When Ginsberg, Orlovsky and Burroughs were in Tangiers, Corso came and visited them, and then persuaded them to come live in Paris, and introduced them to a place later to be known as the Beat Hotel. Here, Corso and Ginsberg helped Burroughs edit together The Naked Lunch, and the two poets produced some of the finest work.

the beat hotel, paris
The Beat Hotel. Photo by David S. Wills.

In 1957, Corso returned to New York. He was the youngest member of the ‘inner circle’ of Beats – that small social group that is the only one that can be accurately and honestly considered the Beat Generation. Yet, despite being the youngster of the group, Corso was the first published Beat, having his collection of poetry, The Vestal Lady on Brattle, published in 1952.

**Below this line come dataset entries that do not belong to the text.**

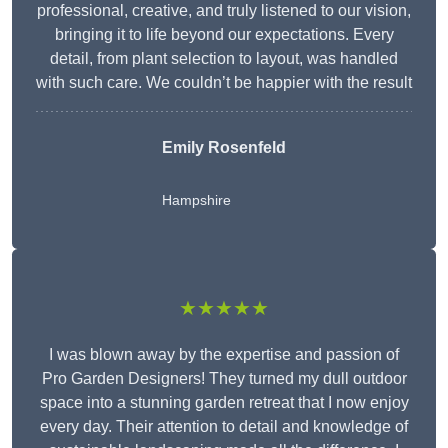
professional, creative, and truly listened to our vision,
bringing it to life beyond our expectations. Every
detail, from plant selection to layout, was handled
with such care. We couldn’t be happier with the result
Emily Rosenfeld
Hampshire
★★★★★
I was blown away by the expertise and passion of
Pro Garden Designers! They turned my dull outdoor
space into a stunning garden retreat that I now enjoy
every day. Their attention to detail and knowledge of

It was for the publication of Gasoline that he returned, and this coincided with the publication of On the Road and the explosion of the Beat Generation as a cultural phenomenon. Kerouac, Ginsberg and Corso stuck around, posed for photos, answered questions for reporters, and took a constant and ignorant barrage of abuse. Corso played the bad boy of the group, talking up his prison time and unkempt appearance.

He began to tour the poetry circuit with Ginsberg, and despite the Beat movement for the most part being considered a fad for dumb kids, playing on the rebellious streak of a few over-popular criminals, Corso began to draw a lot of positive attention for his poetry. Namely, the attention came for Marriage, his long musing on the peculiarities of the institution.

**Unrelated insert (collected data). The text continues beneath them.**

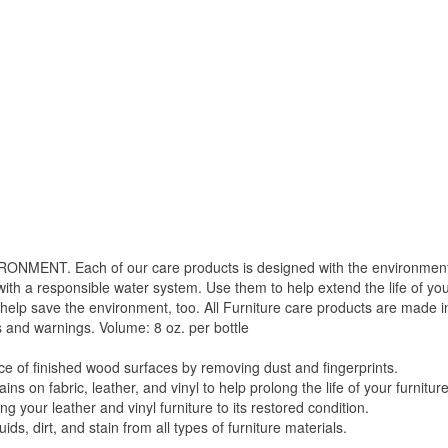
. Each of our care products is designed with the environment in 
with a responsible water system. Use them to help extend the life of yo
 help save the environment, too. All Furniture care products are made i
s and warnings. Volume: 8 oz. per bottle
f finished wood surfaces by removing dust and fingerprints.
 fabric, leather, and vinyl to help prolong the life of your furniture
your leather and vinyl furniture to its restored condition.
 dirt, and stain from all types of furniture materials.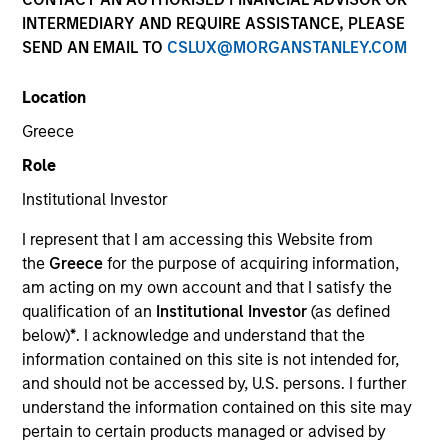
INTERMEDIARY AND REQUIRE ASSISTANCE, PLEASE
SEND AN EMAIL TO
CSLUX@MORGANSTANLEY.COM
Invested on
Mar 1988
Location
Greece
Transaction Type
Role
Follow-On
Institutional Investor
Realization Date
I represent that I am accessing this Website from
Jan 1991
the
Greece
for the purpose of acquiring information,
Develops advanced PC graphics systems.
am acting on my own account and that I satisfy the
Investment Team
qualification of an
Institutional Investor
(as defined
Morgan Stanley Expansion Capital
below)
*
. I acknowledge and understand that the
information contained on this site is not intended for,
and should not be accessed by, U.S. persons. I further
understand the information contained on this site may
pertain to certain products managed or advised by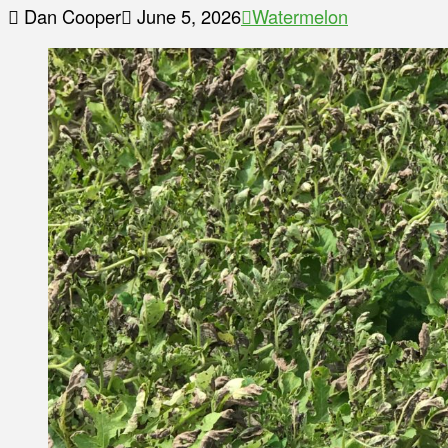
Dan Cooper
June 5, 2026
Watermelon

Marriage evokes the music and rhythm within Corso, instead of adhering to the structures and conventions of traditional poetry. His idol was Shelley, English Romanticist, yet in Paris Corso hit upon the notion of simply letting sound come from the mean – what he naturally felt inclined to say. The result was a long and witty poem poking fun at conformity, digging the Beat spirit of rejecting tradition that gripped the group and would become satirised itself in years to come.

Later in his life, Corso, like so many associated with the Beat Generation, came to resent his label and public perception as a Beatnik, and shunned the limelight they’d all at one stage or another occupied.

However, he allowed Gustave Reininger to film Corso – The Last Beat, which showed Corso in Italy lamenting never having known his mother. Reininger secretly launched a search for Michellina Corso, and amazingly found her living in Trenton, New Jersey, and not in Italy, as Corso had always been told by his father.

Corso and his mother were reunited on camera, and the truth came out that she had been beaten almost to death by Sam Corso, and had no choice but to leave him and hand her child over to the church. When she’d later been in a position to support a child, she was unable to find Corso.

Despite feeling ‘healed’ by finding his mother, Corso was soon diagnosed with prostate cancer and died in January, 2001. He was buried next to Percy Bysshe Shelley in the Protestant Cemetery, Rome.